The whole listing that follows, pictures excepted, should be printed again exactly as given.
RECORDS FOR THE TASK START
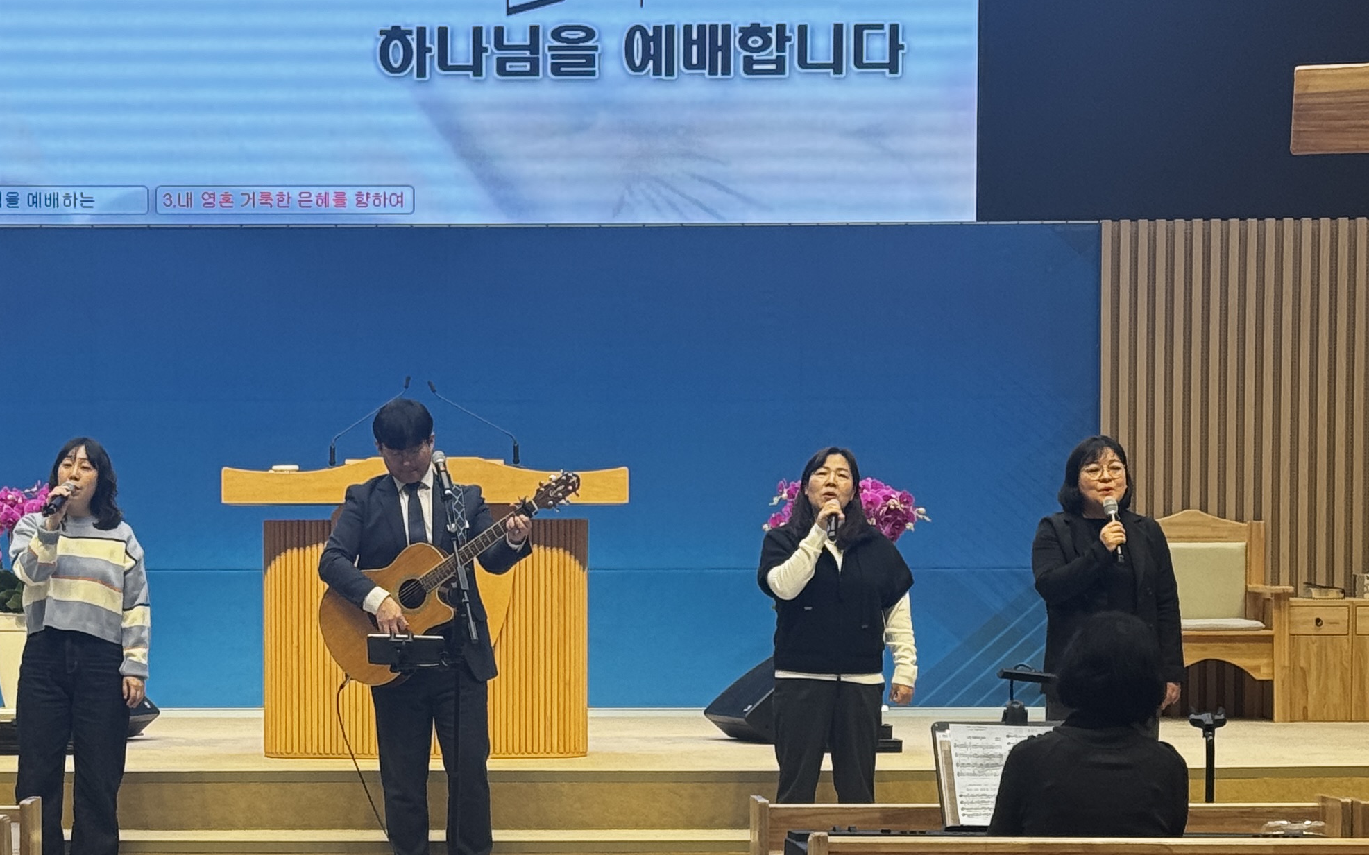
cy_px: 641
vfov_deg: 12.5
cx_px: 384
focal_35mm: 104
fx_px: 3880
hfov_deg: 19.9
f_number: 1.78
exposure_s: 1/120
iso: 64
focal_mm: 6.76
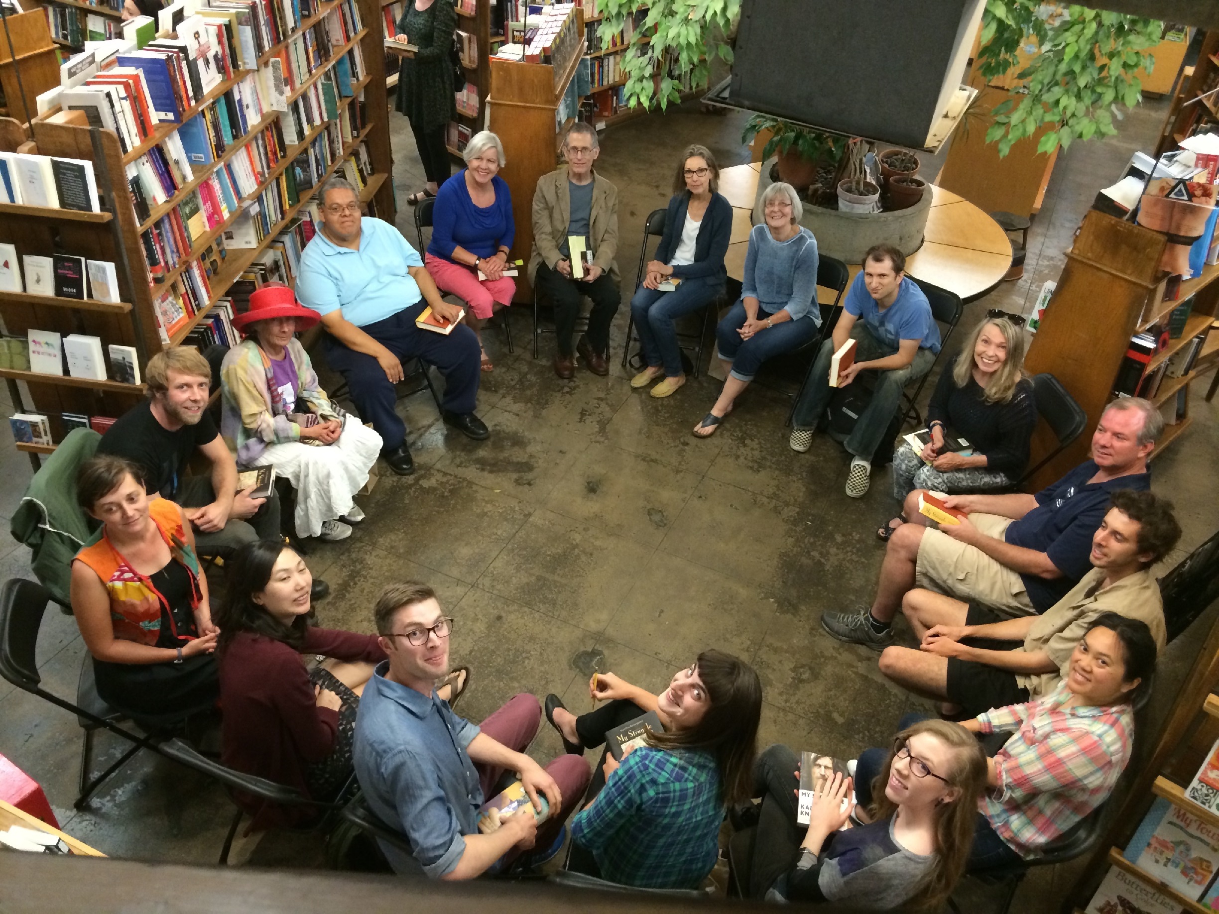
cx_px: 610
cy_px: 457
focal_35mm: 30
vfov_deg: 46.8
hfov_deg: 60.0
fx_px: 1056
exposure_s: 1/24
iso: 320
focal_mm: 4.12
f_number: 2.2
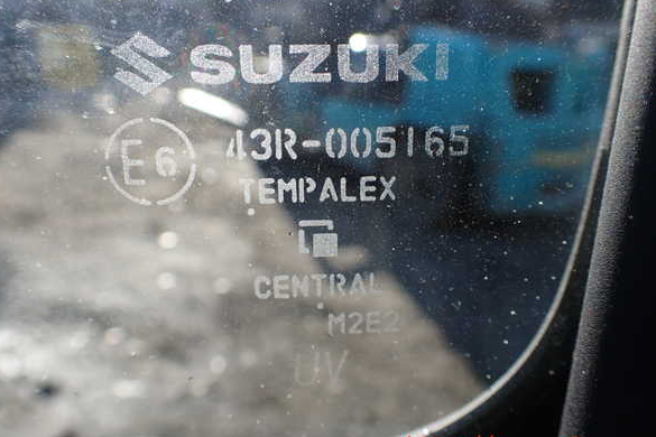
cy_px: 210
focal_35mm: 32
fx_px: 583
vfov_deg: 41.1
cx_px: 324
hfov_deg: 58.7
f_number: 3.2
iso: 100
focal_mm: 5.4
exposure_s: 1/320
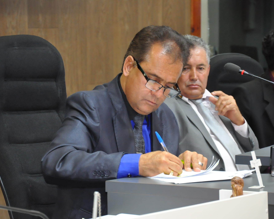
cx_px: 125
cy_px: 110
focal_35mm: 179
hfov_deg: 10.8
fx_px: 1448
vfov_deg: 8.7
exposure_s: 1/60
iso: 2000
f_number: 5.6
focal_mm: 105
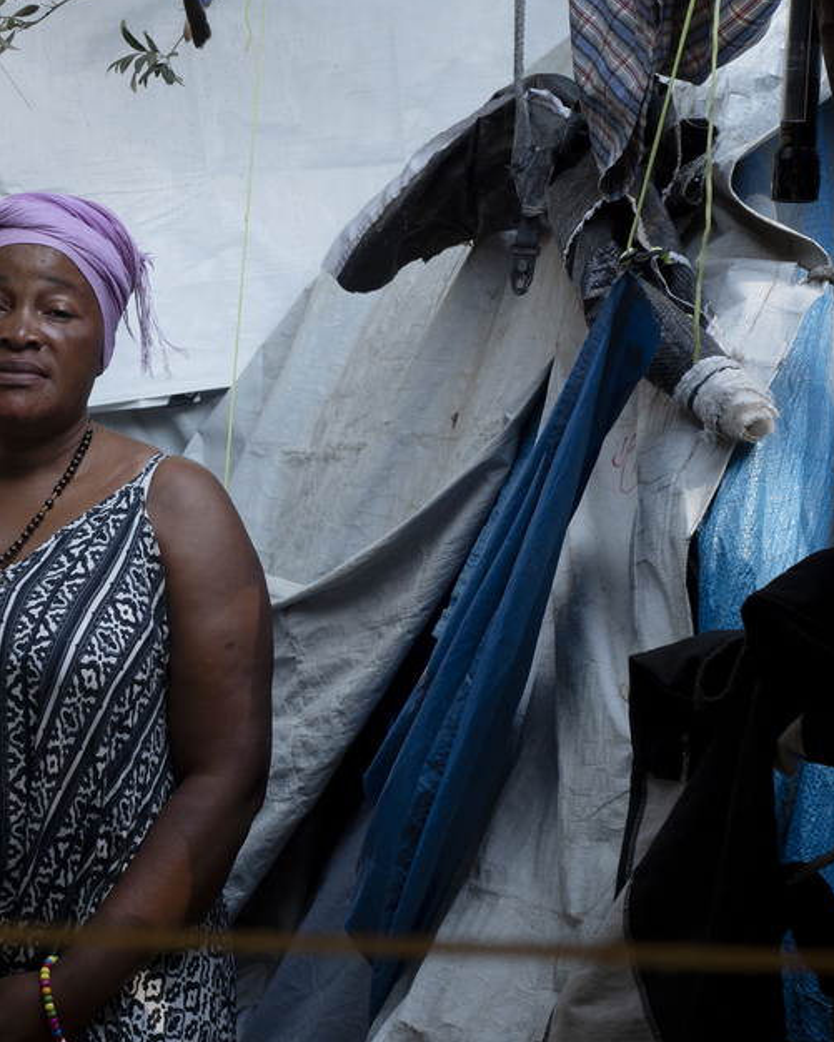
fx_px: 2406
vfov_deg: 24.4
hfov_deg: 19.4
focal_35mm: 78
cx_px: 138
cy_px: 484
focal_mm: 25
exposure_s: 1/100
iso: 320
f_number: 7.1
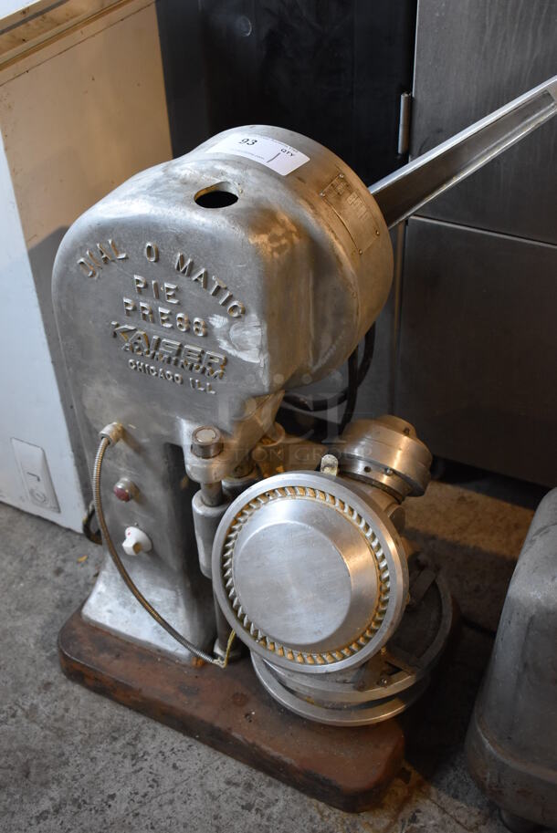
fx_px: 938
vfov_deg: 47.9
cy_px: 416
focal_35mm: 40
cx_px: 278
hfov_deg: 33.1
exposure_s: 1/125
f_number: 4
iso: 2000
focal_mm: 27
RECORDS FOR THE TASK END
YOUR RESPONSE:
cy_px: 641
vfov_deg: 12.5
cx_px: 384
focal_35mm: 104
fx_px: 3880
hfov_deg: 19.9
f_number: 1.78
exposure_s: 1/120
iso: 64
focal_mm: 6.76
cx_px: 610
cy_px: 457
focal_35mm: 30
vfov_deg: 46.8
hfov_deg: 60.0
fx_px: 1056
exposure_s: 1/24
iso: 320
focal_mm: 4.12
f_number: 2.2
cy_px: 210
focal_35mm: 32
fx_px: 583
vfov_deg: 41.1
cx_px: 324
hfov_deg: 58.7
f_number: 3.2
iso: 100
focal_mm: 5.4
exposure_s: 1/320
cx_px: 125
cy_px: 110
focal_35mm: 179
hfov_deg: 10.8
fx_px: 1448
vfov_deg: 8.7
exposure_s: 1/60
iso: 2000
f_number: 5.6
focal_mm: 105
fx_px: 2406
vfov_deg: 24.4
hfov_deg: 19.4
focal_35mm: 78
cx_px: 138
cy_px: 484
focal_mm: 25
exposure_s: 1/100
iso: 320
f_number: 7.1
fx_px: 938
vfov_deg: 47.9
cy_px: 416
focal_35mm: 40
cx_px: 278
hfov_deg: 33.1
exposure_s: 1/125
f_number: 4
iso: 2000
focal_mm: 27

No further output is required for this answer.